Empire of the Clouds: When Britain's Aircraft Ruled the World

A brilliant, nostalgic and provocative look at the golden age of British aircraft in the post-war jet age.

In 1945 Britain inherited the title of the world’s leading pioneer and builder of jet aircraft. And how extraordinary these aircraft were. The sleek Comet, the first jet airliner. The awesome delta-winged Vulcan, an intercontinental bomber that could be thrown about the sky like a fighter. The Hawker Hunter, the most beautiful fighter-jet ever built, and the Lightning, which could zoom ten miles above the clouds in a couple of minutes and whose pilots rated flying it as better than sex.

By the early 1960s, the designers, the extremely brave test pilots and the legendary companies they worked for – Avro, Hawker, Vickers, de Havilland – were gone or facing a bleak future. A heroic and distinguished industry was coming to an end, and now these magnificent planes are much-loved museum pieces.

What was it like to be alive in that marvellous post-war decade when innovative new British aircraft made their debut several times a year, and pilots were the rock stars of the age? And how did Britain lose the plot so completely?

James Hamilton-Paterson captures that season of glory in a compelling story that fuses his own memories of being a schoolboy plane-spotter with a rueful history of Britain’s loss of self-confidence and power.
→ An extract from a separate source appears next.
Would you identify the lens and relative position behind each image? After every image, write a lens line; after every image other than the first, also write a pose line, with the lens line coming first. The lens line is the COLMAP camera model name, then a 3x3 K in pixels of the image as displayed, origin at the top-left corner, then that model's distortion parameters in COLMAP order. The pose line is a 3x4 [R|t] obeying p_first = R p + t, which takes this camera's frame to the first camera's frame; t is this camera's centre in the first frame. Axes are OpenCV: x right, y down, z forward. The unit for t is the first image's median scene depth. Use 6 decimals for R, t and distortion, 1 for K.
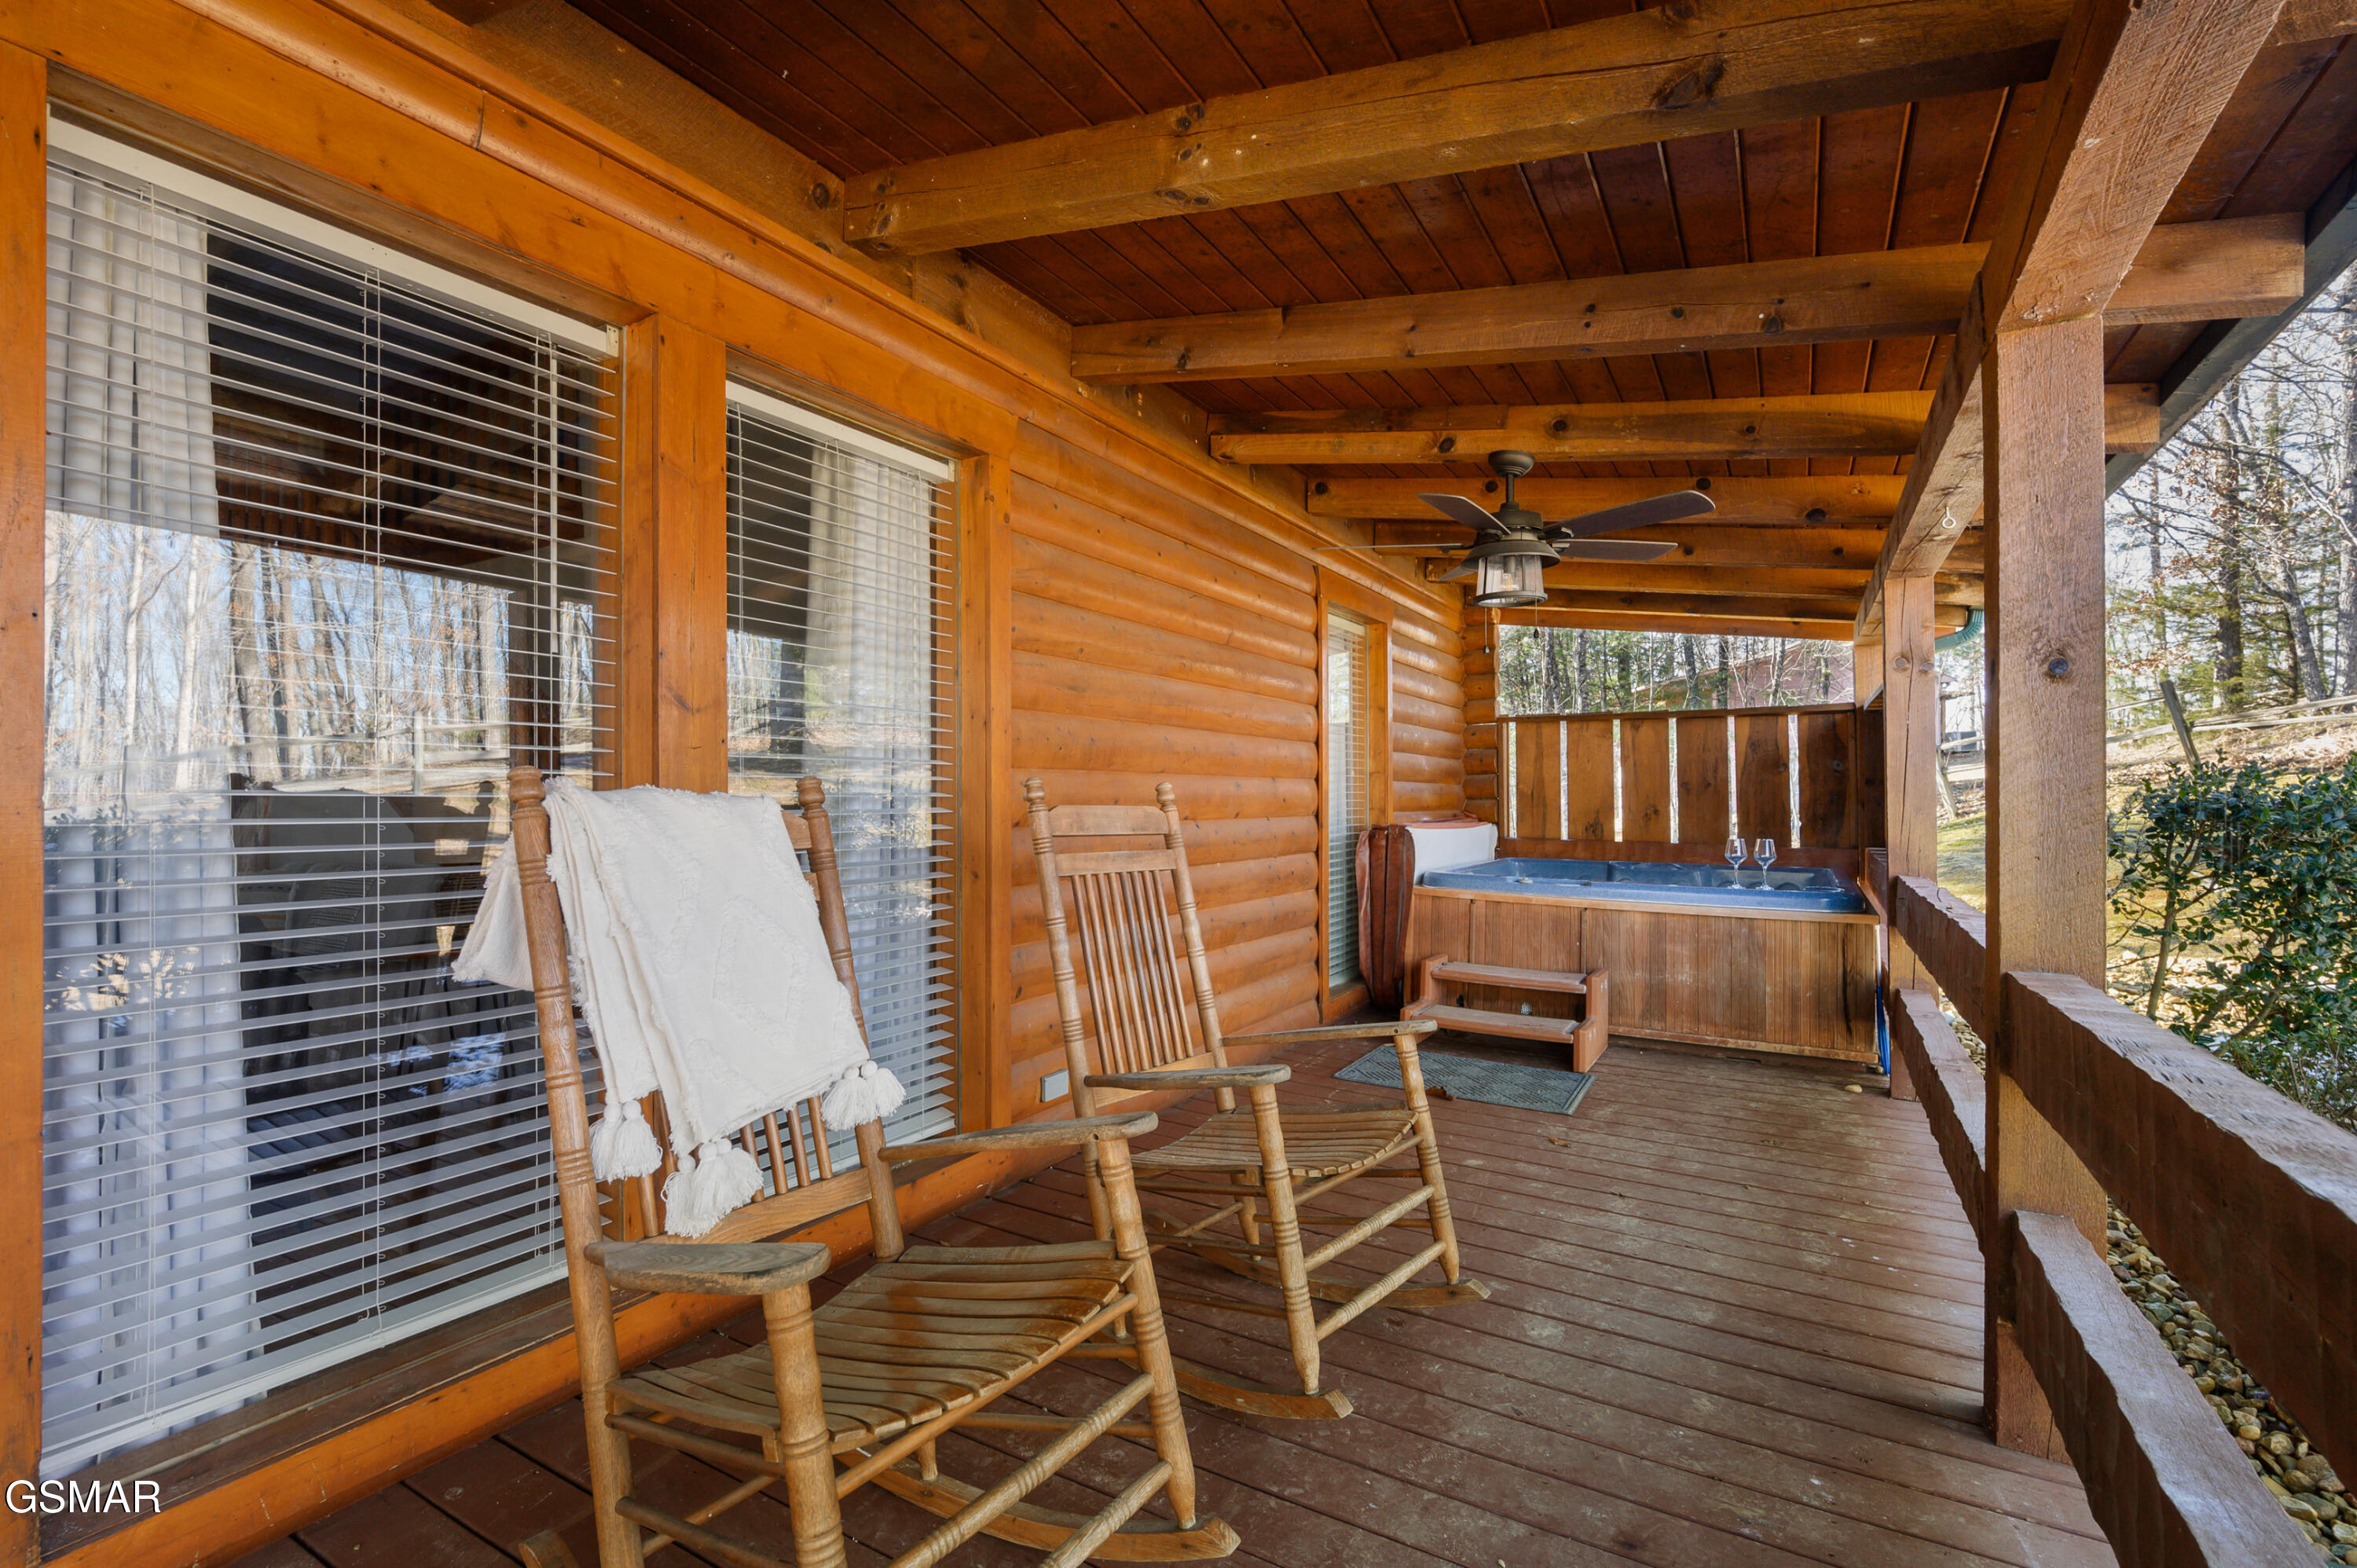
lens RADIAL K [[1049.1, 0, 1178.5], [0, 1049.1, 784.0], [0, 0, 1]] dist [0.000334, 0.000058]
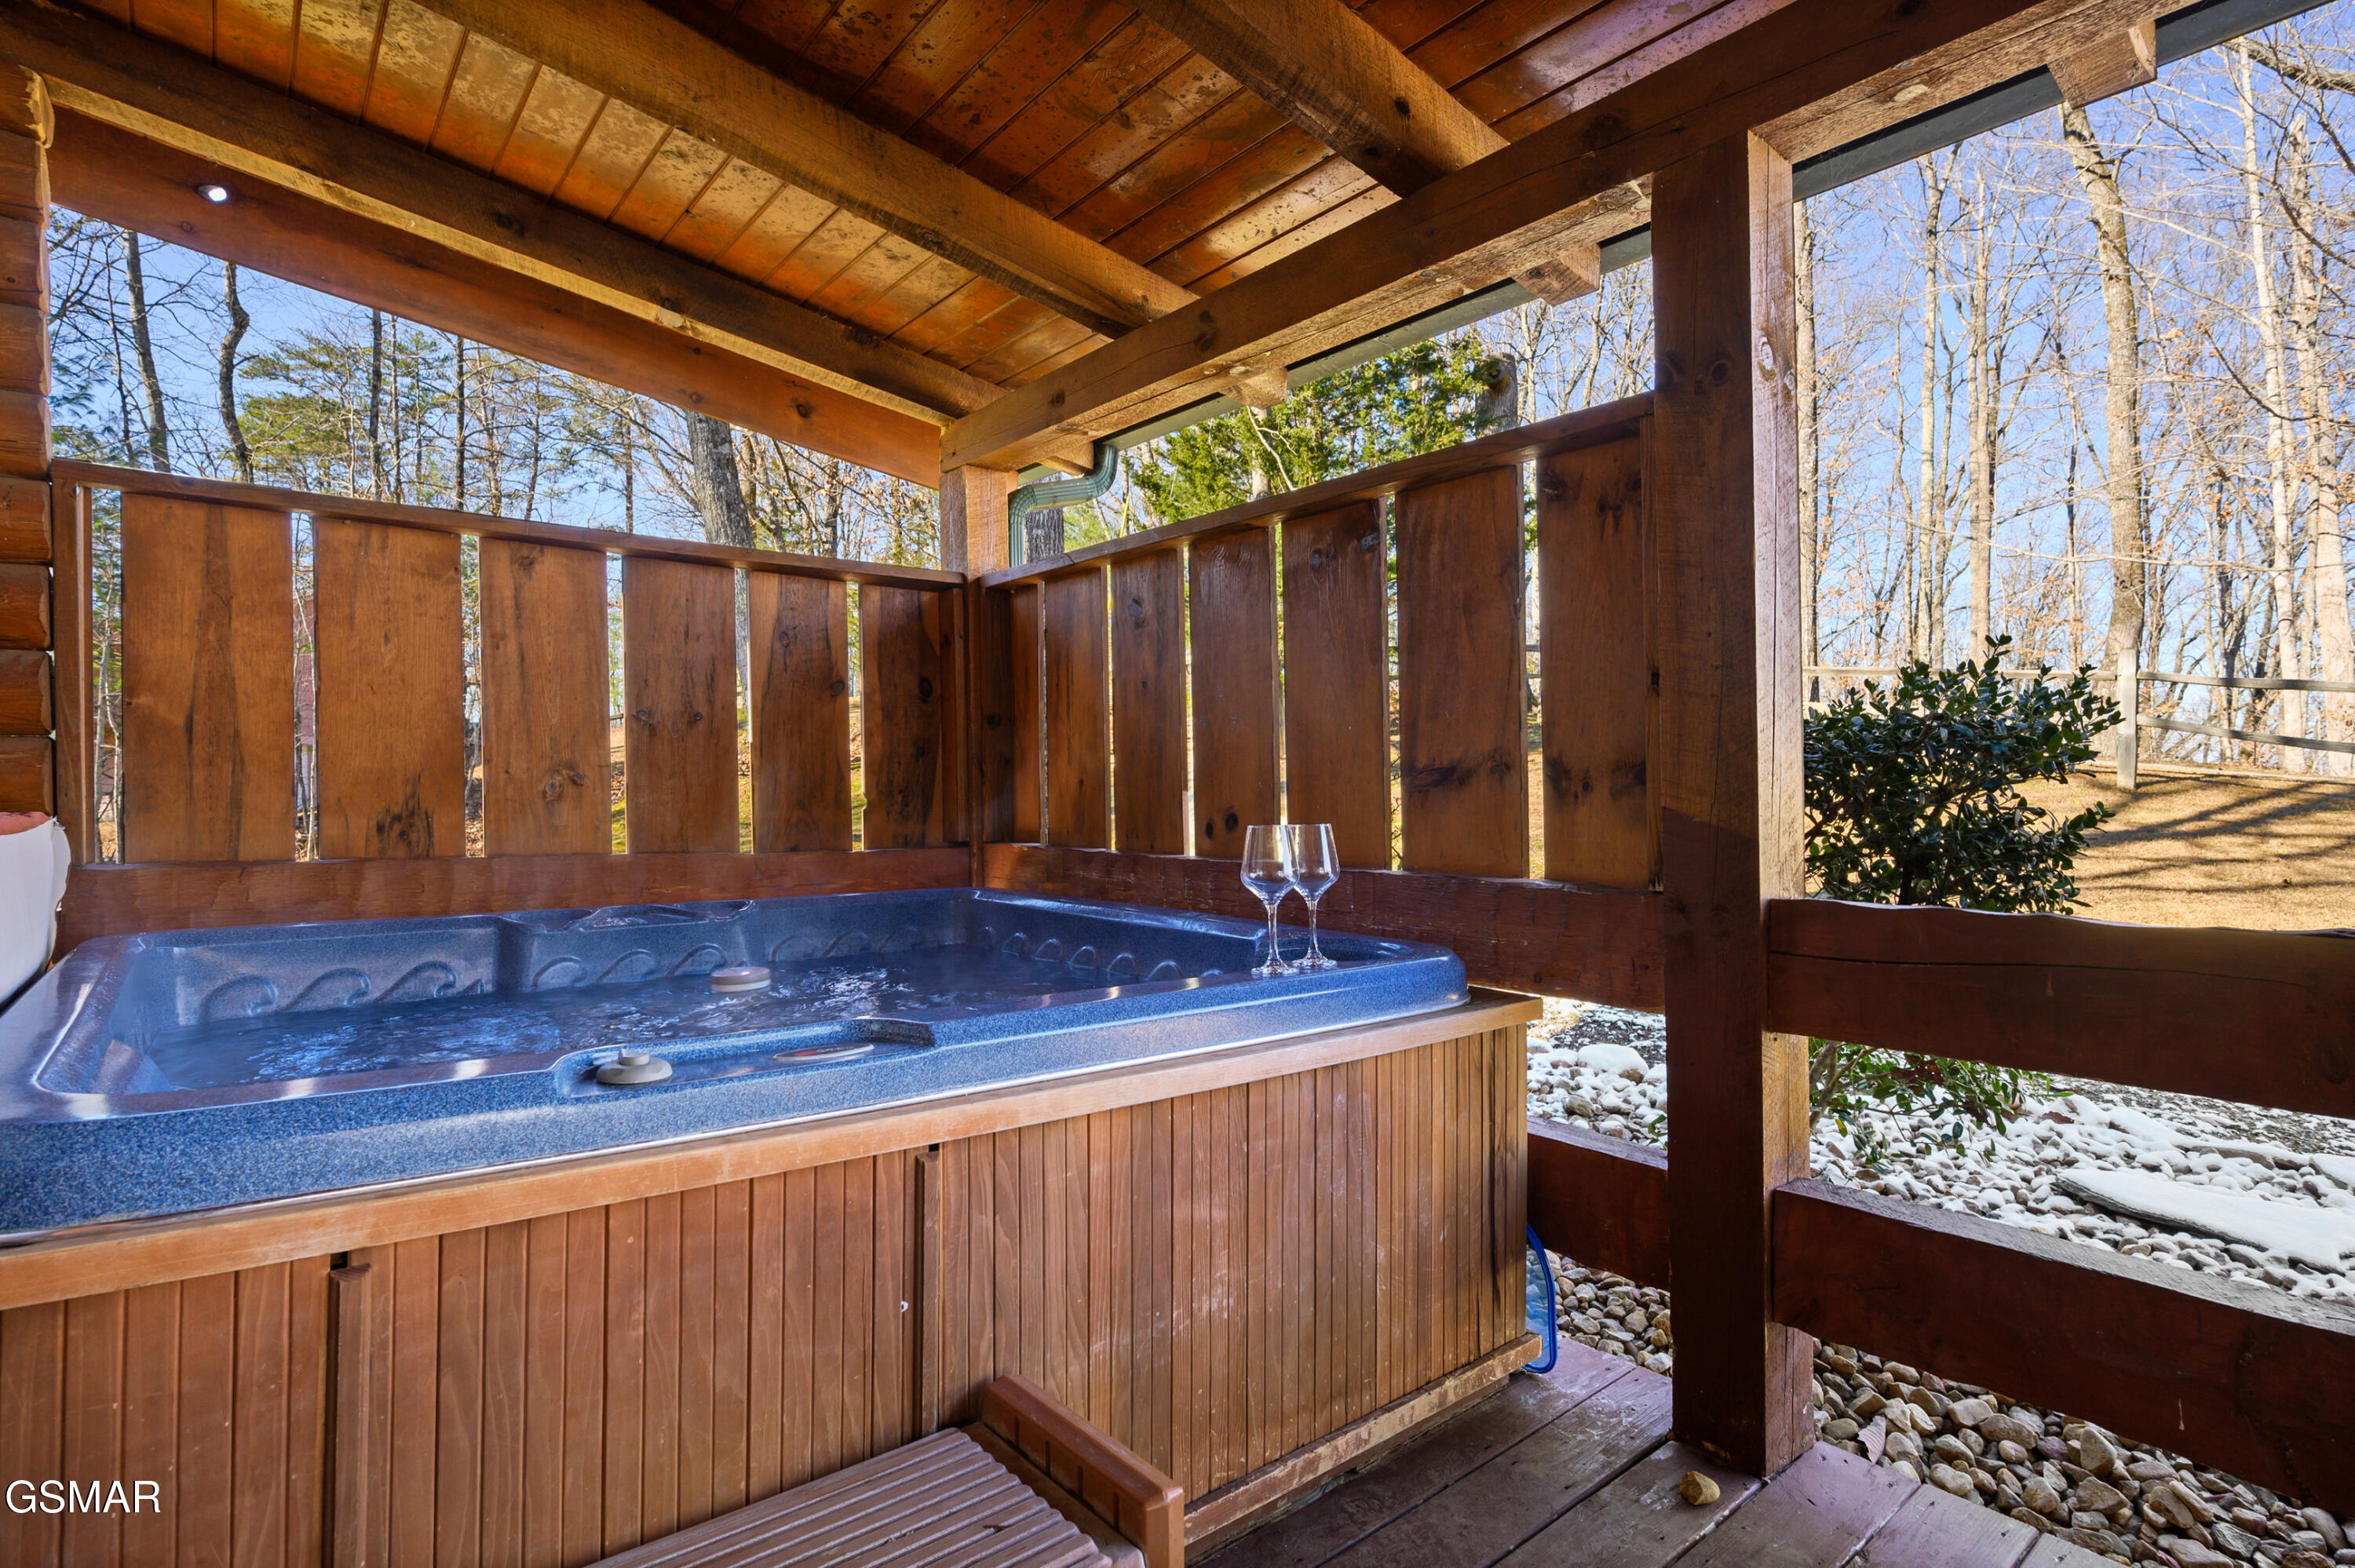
lens RADIAL K [[1163.7, 0, 1177.5], [0, 1163.7, 784.0], [0, 0, 1]] dist [-0.000510, -0.000103]
pose [[0.356636, 0.003754, 0.934236, 0.126320], [-0.006786, 0.999976, -0.001427, 0.028684], [-0.934219, -0.005831, 0.356653, 0.656515]]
It is a glimpse of a vanished world: the exhilarating story of atomic-age aviation pioneers, their great and charismatic machines, and the men who flew them.

'An exhilarating book. Empire of the Clouds is by turns, thrilling, joyful, wistful and provocative. Bravery and beauty somehow escape the incompetence and capriciousness of officialdom in what is a very British version of The Right Stuff. I loved it.'
Rowland White, author of Vulcan 607

'From the moment on the first page when a Vulcan bomber surges with monstrous grace round the corner of a hill, this is elegy with all its afterburners on, expert about the engineering of the planes, worshipful of the men who flew them, and furious at the disappearance of the technological Britain that brought them forth.'
Francis Spufford, author of Red Plenty

'A book of aerial wonder, sonic booms, exquisite aircraft and British heroes, beautifully told.'
Jonathan Glancey, author of Spitfire

'This is a fascinating account of what is likely to be Britain's final foray into military aviation. Mr Hamilton-Paterson is a knowledgeable and accomplished writer and his enthusiasm and his anger are infectious.'
Len Deighton

ABOUT THE AUTHOR:

James Hamilton-Paterson is the author of Gerontius, winner of a Whitbread Prize; Seven-Tenths: The Sea and its Thresholds; Playing With Water; and most recently, of the wild comic trilogy Cooking With Fernet Branca, Amazing Disgrace and Rancid Pansies. He is also an unabashed fan of great aircraft.